Ps: Is it possible to take the signal from stereo receiver´s output and put it to active monitors through the computer or mixer? I heard that there should be some kind of reducer between.....?

Thanks for any help.

Flim
 
here's the scoop

hi flimtrick

here's the scoop on bal/un-bal stuff.

A line level signal is fed out of your sound card/mixer (whatever). If the signal is un-balanced, it is usually fed thru a TR (Tip/Ring) connector (1/8" or 1/4"), which means is has 2 conductors, a hot (+) and a common/ground (-). This is the typical connector such as a guitar plug.

If the signal is balanced, it uses 3 conductors in the cable. There is a hot (+), a cold (-), and a shield/ground/common, fed via a TRS (tip/ring/sleeve) connector. What happens is the positive signal is fed via one wire, and an exact oppisite signal (180 out of phase) is fed via the cold. When the two signals are electronically recombined, it cancelles out any hum noise that gets in the signal. This type of cord is what is used on head phones.

(There are lots of refrences to this, if you want to read more)

If your sound card has "balanced" outputs ( i didn't research your particular card) it will have TWO separate line out's, one marked left, and one marked right. They will use a TRS (stereo) cord, and one will run to each monitor. This will be just like on the mixer you are looking at..... a left out, and a right out.

Now, if your sound card only has one little jack on the back, lableld "line out" it probably isn't (physically cant be....) a balanced output.

Balancing usually comes into play on longer cable runs. On most cords, probably under about 20' or so, you wont (shouldn't) have a problem.

In most circumstances, you can use an unbalanced feed out of and into a balanced connector without much of a problem. (there may be a slight level change, but it is something you can deal with.

Your idea of feeding your soundcard, stereo, cd player and what ever else into a mixer and then feeding the mix into the powered monitors will work fine.

Now, if you need to feed a "SPEAKER" level output (insted of a line level) into something, you need a converter placed inline to change the speaker level to line level.

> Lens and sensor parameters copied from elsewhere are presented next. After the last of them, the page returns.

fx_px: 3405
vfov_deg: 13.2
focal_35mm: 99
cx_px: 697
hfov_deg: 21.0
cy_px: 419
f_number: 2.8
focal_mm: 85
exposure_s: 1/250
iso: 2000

hope this helps get you started
 
Thanks for the reply, but there is one thing i´m wondering. Why does my monitors hum when i connect my soundcard´s left&right output with 1/4 jack? I also thought that there shouldn´t be any problem with that because the distance is only like 2 meters....When i use xlr(my soundcard has xlr and jack output both) it does not hum, of course. And now my big question is if connect the signal from my soundcard´s balanced output to the mixer, and from mixer´s unbalanced output to the monitors will it hum?
 
Hi,
The humming sounds like something to do with EM interference. If these speaker runs are going near a monitor for example (which I'm guessing they will be) then EM interferrence will be a big issue.
Sounds like you have to use balanced TRS cables when near monitors? I read smething about speakers being magnetically sheilded but don't know much about this, may be worth reading up on.
Dave
 
Definately use balanced cables near CRT computer monitors whenever possible.
 
I'd like to add a (dumb) question to the balanced / unbalanced discussion.

Can all balanced cables be used interchangably? Same with unbalanced? In other words, will a mic cable function just fine as a patch cable, say from your mixer to your active monitors (provided both have XLR connections)?

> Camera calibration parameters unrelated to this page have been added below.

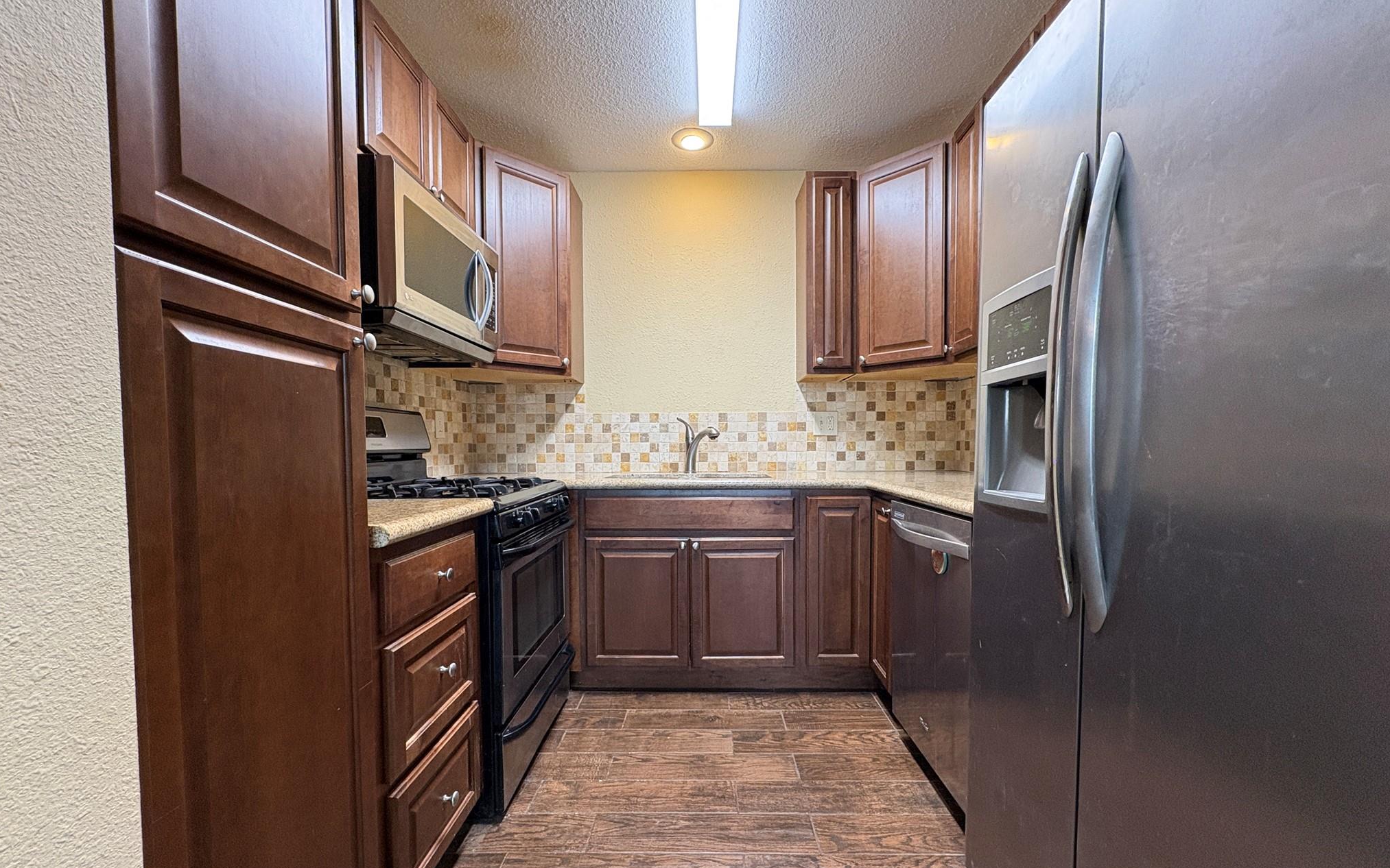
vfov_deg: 74.6
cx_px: 700
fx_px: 568
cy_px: 471
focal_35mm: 15
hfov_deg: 101.5
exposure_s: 1/60
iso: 250
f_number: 2.2
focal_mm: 2.22
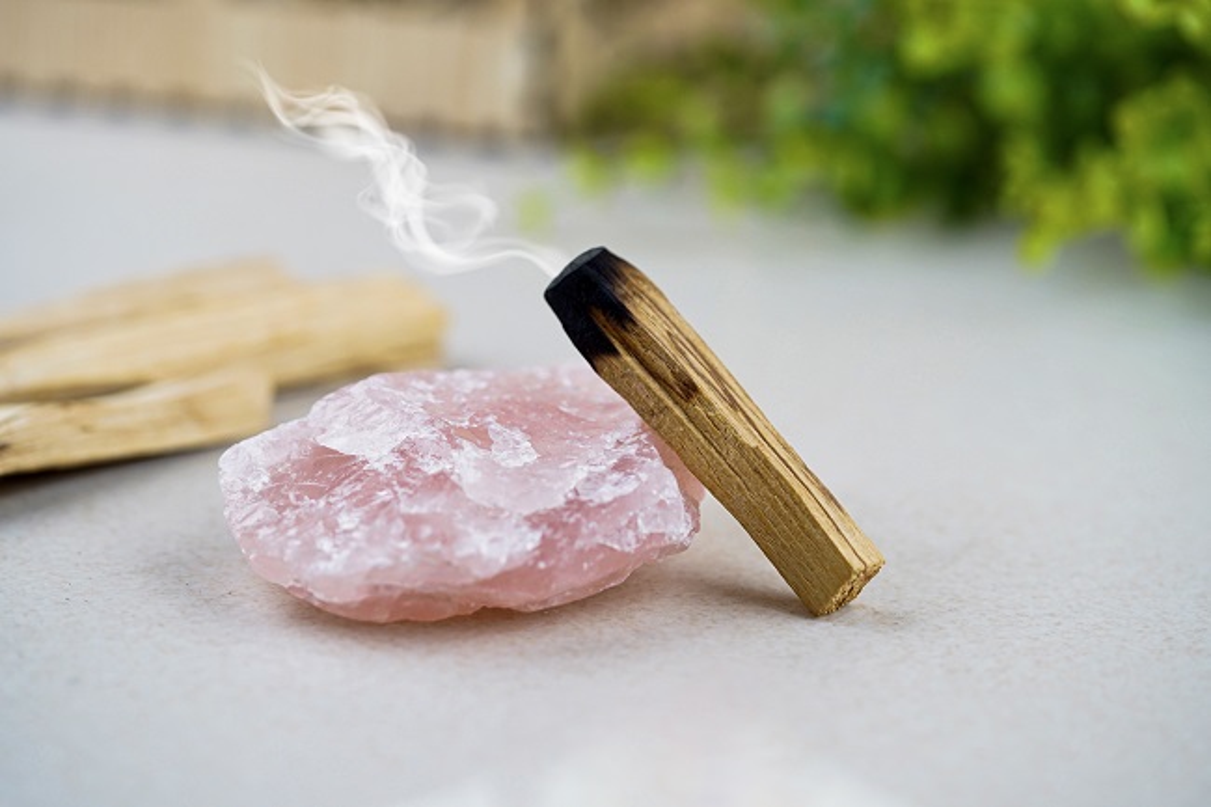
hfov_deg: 22.6
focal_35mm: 90
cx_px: 606
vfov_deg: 15.2
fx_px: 3027
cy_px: 404
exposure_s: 1/60
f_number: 4
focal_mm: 90
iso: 1000
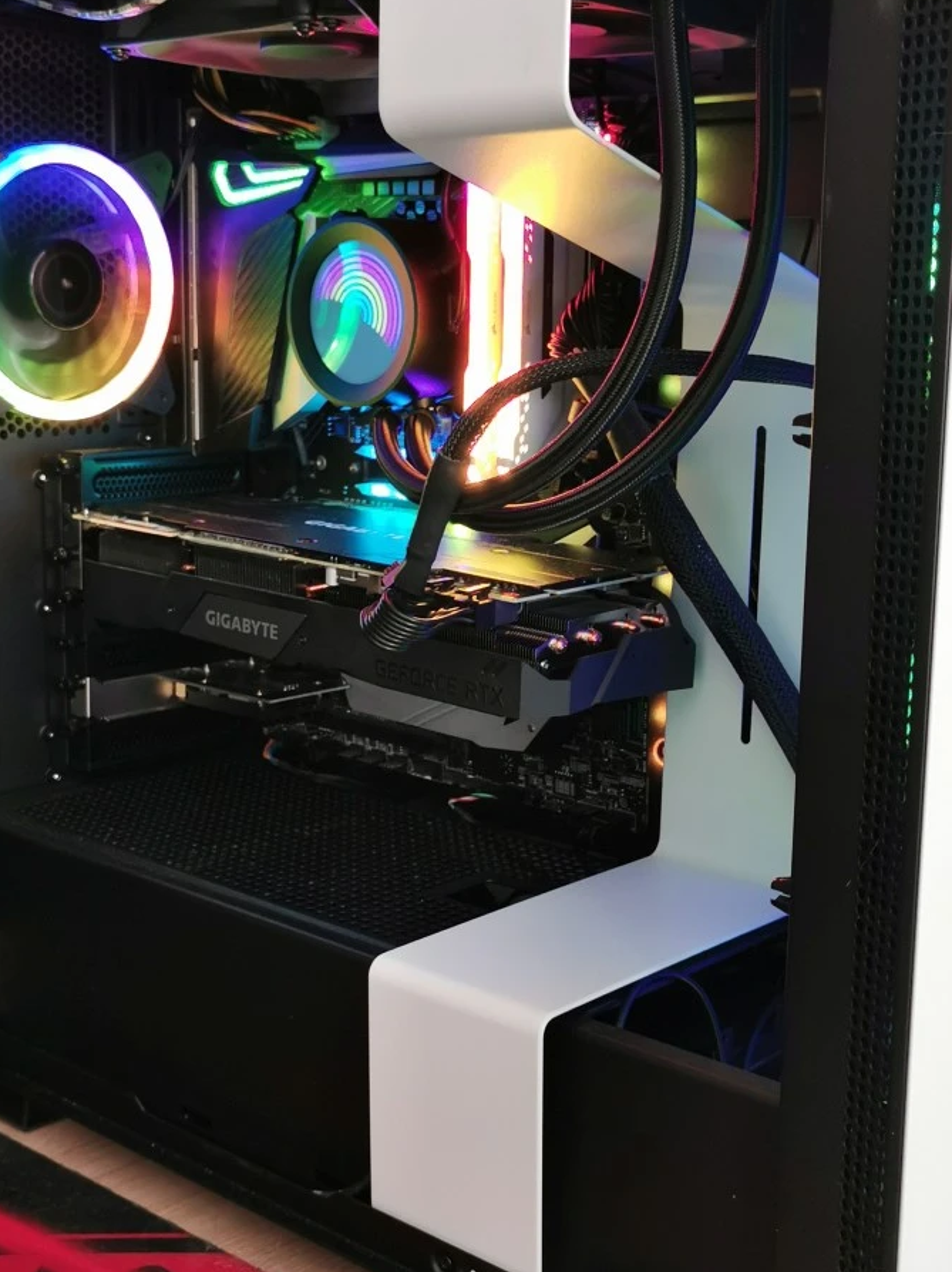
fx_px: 1798
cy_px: 613
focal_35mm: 49
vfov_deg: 38.9
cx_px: 430
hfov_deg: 29.6
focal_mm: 5.56
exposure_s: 1/50
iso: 250
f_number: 1.6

Likewise, can an instrument cable i.e. an electric guitar cable be used in any application that calls for an unbalanced cable?

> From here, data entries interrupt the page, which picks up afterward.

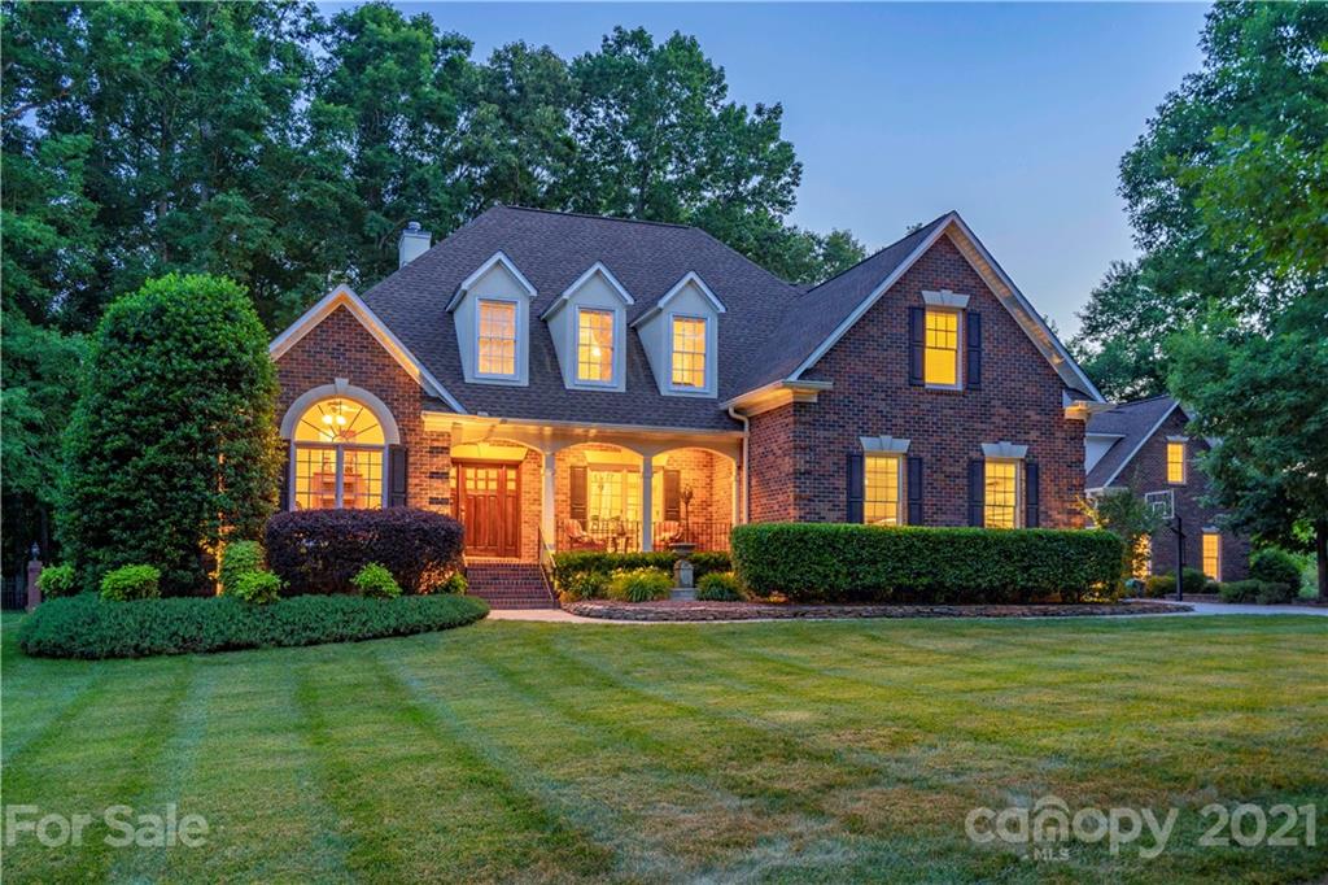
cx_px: 664
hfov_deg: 63.7
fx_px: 1069
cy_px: 442
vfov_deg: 44.9
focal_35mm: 29
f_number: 7.1
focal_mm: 29
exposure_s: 1.3
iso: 640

I ask this because a balanced patch cable costs more than a mic cable, an unbalanced patch cable costs more than an instrument cable.
Thanks for your replies
Doug

(I'm starting to notice that you can really spend a lot of money on this recording thing ;) )
 
A balanced cable is a balanced cable. The biggest difference is the connectors. It's the same with unbalanced cables.
Speaker cables are different because they are unshielded.